Poussée à bout, la reine lui enjoignit de sortir; et violemment aidée dans cet outrage par le lord de Dun, témoin de sa faiblesse et de sa fureur, elle chassa Knox. En traversant les salons d'attente, il rencontra les groupes frais et charmants des filles de la reine, causant gaiement, riant, folâtrant et se moquant peut-être de sa rudesse. Knox, les regardant: «Ah! la plaisante vie que la vôtre, belles dames, si elle durait toujours! Mais les vers du tombeau toucheront votre chair et remplaceront ces parures dont vous êtes si vaines. Oh! l'horrible chose que cette mort qui court après vous et qui vous atteindra, quoi que vous fassiez!» Les rires cessèrent, et Knox s'éloigna de son pas ordinaire, lentement, fièrement, sans autre émotion sur le visage que celle du dédain.

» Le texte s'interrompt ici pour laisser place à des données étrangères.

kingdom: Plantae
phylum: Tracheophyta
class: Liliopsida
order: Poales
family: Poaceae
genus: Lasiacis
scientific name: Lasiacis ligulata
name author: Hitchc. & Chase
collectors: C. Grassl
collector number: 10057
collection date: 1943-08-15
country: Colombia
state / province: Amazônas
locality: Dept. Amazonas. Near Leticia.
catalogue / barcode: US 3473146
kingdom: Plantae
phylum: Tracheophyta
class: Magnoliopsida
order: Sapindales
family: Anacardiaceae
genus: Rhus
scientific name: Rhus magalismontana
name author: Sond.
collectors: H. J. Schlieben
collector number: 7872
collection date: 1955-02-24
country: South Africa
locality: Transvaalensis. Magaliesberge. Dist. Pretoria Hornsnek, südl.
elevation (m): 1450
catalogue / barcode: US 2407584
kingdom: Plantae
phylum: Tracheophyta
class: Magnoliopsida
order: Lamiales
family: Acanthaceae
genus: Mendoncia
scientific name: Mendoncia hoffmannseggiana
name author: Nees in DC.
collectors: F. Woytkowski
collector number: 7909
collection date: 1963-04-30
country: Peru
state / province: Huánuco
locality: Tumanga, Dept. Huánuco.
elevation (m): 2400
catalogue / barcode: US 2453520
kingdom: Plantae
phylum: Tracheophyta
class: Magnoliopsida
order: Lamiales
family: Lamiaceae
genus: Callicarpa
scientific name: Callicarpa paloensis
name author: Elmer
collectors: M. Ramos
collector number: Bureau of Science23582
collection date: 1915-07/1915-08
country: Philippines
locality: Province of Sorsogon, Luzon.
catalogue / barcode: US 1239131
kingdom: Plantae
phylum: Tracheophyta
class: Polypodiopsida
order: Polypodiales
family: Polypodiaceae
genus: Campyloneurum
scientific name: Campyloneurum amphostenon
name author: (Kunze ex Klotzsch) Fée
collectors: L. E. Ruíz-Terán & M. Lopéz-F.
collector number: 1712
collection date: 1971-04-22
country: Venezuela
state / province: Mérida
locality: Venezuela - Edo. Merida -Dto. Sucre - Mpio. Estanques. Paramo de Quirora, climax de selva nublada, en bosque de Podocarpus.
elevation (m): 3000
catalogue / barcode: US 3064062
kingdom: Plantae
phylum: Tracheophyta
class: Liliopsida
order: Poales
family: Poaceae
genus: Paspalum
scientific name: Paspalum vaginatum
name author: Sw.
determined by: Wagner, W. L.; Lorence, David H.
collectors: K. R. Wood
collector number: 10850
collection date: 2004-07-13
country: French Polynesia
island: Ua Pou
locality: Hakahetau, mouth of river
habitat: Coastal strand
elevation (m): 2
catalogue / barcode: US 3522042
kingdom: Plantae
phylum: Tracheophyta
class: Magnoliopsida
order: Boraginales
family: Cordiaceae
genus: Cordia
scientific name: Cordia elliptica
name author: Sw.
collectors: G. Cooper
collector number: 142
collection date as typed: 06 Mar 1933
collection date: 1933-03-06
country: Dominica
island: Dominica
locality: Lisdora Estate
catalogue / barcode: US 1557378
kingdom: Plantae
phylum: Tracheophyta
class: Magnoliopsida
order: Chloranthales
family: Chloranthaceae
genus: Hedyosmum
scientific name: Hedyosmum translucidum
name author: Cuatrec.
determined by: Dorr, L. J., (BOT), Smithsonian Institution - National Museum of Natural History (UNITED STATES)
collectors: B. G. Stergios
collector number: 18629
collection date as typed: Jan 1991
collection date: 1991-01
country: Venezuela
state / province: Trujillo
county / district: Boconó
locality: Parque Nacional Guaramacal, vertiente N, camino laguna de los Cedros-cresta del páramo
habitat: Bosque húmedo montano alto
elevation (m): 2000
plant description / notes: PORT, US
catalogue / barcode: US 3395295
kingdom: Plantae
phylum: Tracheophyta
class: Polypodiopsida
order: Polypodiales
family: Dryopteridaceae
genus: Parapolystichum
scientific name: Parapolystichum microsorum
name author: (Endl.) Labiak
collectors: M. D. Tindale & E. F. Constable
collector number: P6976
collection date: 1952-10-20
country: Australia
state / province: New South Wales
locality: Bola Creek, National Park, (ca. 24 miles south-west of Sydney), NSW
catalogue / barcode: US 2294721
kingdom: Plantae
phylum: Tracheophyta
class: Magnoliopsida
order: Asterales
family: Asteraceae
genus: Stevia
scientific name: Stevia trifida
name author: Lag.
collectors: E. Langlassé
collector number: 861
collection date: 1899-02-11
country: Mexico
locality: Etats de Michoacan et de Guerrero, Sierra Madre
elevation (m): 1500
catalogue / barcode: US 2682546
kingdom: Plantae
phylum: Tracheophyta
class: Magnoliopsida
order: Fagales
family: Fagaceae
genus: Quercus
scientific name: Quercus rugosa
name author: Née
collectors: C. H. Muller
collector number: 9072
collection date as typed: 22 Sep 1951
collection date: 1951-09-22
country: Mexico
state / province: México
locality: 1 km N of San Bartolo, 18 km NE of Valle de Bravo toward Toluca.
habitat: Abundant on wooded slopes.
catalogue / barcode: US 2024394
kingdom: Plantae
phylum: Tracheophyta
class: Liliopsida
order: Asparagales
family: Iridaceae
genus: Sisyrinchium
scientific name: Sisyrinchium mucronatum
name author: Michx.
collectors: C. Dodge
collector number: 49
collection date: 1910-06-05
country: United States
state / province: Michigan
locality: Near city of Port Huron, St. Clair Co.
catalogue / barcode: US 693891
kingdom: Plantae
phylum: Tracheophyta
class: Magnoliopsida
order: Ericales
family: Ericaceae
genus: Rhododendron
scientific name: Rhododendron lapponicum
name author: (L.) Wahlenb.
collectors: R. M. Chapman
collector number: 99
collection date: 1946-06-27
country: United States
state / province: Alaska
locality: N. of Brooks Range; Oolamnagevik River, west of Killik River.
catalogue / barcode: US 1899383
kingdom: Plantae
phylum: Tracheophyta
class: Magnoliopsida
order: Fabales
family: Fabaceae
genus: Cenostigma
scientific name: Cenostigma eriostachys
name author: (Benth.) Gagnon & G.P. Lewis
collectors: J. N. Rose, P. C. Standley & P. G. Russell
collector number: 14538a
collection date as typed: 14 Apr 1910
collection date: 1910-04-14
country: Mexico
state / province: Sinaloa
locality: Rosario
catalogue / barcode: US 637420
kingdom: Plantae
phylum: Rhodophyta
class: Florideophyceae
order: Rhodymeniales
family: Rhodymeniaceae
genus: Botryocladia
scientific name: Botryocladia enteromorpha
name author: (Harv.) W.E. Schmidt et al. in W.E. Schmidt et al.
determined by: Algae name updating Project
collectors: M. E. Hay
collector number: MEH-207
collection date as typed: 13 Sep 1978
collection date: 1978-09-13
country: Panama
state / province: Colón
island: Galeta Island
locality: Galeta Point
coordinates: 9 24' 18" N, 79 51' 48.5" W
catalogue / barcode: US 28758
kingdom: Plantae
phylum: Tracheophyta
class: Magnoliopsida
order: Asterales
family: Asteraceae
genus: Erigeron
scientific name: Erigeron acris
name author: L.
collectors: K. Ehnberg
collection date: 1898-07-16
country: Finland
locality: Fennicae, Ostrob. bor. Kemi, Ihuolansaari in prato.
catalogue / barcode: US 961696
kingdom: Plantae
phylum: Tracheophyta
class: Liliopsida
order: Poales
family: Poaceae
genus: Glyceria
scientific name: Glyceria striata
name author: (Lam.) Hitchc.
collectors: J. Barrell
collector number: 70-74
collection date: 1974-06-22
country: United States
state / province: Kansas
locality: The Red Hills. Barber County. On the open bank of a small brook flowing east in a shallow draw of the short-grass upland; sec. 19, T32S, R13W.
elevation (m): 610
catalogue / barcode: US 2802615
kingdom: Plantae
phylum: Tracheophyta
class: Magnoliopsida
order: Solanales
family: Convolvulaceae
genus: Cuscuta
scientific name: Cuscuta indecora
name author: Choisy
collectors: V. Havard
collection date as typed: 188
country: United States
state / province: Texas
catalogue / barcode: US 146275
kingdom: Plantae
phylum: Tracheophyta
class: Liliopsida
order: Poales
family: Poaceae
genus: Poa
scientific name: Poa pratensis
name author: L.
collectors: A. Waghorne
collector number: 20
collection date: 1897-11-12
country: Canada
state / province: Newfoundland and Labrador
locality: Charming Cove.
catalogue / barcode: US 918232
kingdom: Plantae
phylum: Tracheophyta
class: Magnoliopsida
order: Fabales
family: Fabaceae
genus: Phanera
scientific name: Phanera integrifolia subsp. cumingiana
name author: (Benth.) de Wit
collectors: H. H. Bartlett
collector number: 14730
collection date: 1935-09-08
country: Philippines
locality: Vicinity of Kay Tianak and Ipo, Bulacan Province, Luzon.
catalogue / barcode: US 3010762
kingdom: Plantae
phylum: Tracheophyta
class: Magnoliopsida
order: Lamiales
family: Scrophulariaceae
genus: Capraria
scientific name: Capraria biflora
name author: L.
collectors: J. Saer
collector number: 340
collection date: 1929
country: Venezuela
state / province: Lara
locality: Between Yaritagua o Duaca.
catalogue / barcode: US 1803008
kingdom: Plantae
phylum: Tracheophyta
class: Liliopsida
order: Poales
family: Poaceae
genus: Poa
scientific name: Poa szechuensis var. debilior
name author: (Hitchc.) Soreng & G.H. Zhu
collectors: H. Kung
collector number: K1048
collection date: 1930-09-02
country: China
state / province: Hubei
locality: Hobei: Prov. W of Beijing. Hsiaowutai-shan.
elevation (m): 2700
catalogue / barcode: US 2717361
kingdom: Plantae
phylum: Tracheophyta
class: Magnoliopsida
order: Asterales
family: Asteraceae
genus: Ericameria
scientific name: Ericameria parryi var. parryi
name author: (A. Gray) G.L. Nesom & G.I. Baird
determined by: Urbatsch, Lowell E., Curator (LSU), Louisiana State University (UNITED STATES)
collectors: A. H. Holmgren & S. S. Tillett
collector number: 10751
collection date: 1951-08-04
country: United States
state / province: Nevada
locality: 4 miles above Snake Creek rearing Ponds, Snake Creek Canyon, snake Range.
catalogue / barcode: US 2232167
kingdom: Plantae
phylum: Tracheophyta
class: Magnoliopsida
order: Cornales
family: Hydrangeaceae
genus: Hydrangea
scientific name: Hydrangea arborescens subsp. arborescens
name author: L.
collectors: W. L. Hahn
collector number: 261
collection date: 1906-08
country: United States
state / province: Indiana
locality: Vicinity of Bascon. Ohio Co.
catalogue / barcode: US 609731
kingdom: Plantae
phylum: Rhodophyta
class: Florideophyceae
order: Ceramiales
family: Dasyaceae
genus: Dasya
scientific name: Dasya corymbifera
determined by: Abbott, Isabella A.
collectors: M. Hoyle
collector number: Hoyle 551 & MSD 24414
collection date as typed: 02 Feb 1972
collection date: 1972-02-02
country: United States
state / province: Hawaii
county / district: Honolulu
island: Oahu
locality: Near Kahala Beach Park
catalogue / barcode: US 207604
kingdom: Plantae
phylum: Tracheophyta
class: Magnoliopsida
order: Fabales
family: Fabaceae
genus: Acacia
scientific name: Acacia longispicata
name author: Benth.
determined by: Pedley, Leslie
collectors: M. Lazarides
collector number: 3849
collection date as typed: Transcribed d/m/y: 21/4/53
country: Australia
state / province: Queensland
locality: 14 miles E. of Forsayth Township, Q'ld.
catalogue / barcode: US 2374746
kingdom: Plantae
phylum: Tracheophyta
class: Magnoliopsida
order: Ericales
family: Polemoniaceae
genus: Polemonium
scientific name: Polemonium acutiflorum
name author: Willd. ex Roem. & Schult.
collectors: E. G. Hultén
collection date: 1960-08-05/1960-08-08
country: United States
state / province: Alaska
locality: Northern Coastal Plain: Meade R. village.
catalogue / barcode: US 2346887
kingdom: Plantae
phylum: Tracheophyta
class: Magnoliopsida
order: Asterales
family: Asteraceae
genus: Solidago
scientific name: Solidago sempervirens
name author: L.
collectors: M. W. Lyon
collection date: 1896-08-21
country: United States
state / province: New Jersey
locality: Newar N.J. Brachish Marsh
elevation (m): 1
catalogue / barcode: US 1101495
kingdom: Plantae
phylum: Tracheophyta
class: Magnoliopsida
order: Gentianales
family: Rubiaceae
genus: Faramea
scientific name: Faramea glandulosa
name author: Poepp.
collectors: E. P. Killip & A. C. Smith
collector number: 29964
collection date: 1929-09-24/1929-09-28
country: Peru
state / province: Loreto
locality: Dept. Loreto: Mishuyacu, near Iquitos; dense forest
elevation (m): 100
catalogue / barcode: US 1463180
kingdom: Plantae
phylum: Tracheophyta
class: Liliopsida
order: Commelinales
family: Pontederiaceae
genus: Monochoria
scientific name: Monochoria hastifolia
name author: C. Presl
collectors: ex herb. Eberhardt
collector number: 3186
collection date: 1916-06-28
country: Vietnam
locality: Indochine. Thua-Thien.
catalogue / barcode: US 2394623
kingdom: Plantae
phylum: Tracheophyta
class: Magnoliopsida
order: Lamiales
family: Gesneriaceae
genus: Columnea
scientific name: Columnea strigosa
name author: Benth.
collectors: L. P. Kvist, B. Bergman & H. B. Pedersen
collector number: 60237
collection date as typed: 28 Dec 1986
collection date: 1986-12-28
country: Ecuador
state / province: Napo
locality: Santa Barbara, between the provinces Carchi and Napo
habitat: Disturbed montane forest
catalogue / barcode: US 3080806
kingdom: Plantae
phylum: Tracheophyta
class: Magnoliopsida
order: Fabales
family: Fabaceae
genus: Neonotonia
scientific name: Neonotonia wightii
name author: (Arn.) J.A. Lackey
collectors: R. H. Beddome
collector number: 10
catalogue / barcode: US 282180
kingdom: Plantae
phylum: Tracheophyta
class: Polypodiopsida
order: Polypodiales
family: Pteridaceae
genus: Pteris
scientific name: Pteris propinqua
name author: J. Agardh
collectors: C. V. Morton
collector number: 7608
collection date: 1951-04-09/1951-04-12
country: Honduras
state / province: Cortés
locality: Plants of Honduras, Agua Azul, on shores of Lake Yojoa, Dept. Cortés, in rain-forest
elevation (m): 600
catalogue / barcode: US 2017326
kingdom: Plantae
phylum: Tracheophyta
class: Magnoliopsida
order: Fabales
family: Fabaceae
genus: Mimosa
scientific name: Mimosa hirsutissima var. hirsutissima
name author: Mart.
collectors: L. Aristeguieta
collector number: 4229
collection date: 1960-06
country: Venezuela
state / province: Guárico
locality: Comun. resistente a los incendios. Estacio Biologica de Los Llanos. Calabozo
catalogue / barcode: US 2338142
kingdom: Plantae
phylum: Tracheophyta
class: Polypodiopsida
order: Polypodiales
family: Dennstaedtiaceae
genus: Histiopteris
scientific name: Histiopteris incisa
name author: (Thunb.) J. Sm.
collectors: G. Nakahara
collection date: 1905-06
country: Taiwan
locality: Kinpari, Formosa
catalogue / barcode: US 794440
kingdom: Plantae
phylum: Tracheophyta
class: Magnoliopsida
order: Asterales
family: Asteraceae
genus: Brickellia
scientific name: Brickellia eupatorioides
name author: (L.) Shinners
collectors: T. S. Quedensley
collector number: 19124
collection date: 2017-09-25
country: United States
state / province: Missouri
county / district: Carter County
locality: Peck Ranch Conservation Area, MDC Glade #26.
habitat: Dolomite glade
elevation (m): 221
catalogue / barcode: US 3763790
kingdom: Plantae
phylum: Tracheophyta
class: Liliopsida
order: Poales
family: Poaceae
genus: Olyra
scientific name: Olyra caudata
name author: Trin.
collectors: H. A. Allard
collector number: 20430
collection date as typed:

Toute l'opposition protestante et politique était pour lui. Elle pensait que Marie ne devait pas donner un roi à l'Écosse, mais que l'Écosse devait donner un époux à la reine. Les lords conjurés, entre autres Murray, le duc de Châtellerault, les comtes d'Argill et de Rothes, après avoir tenté sans succès d'enlever Darnley, et ensuite d'arrêter Marie près de Leith, marchèrent sur Édimbourg. Avertie par ses espions, Marie sortit de la ville à la tête d'une troupe dévouée que sa présence animait et transportait. Les insurgés se dispersèrent, et l'Angleterre devint leur asile. La reine rentra victorieuse à Édimbourg, et fit approuver, par une assemblée de nobles, son mariage, dont l'acte fut rédigé par Riccio. Marie et Darnley le signèrent, le 29 juillet 1565, sur un pupitre d'or soutenu par quatre comtes. La cérémonie religieuse eut lieu dans la chapelle d'Holyrood, selon les rites de l'Église romaine.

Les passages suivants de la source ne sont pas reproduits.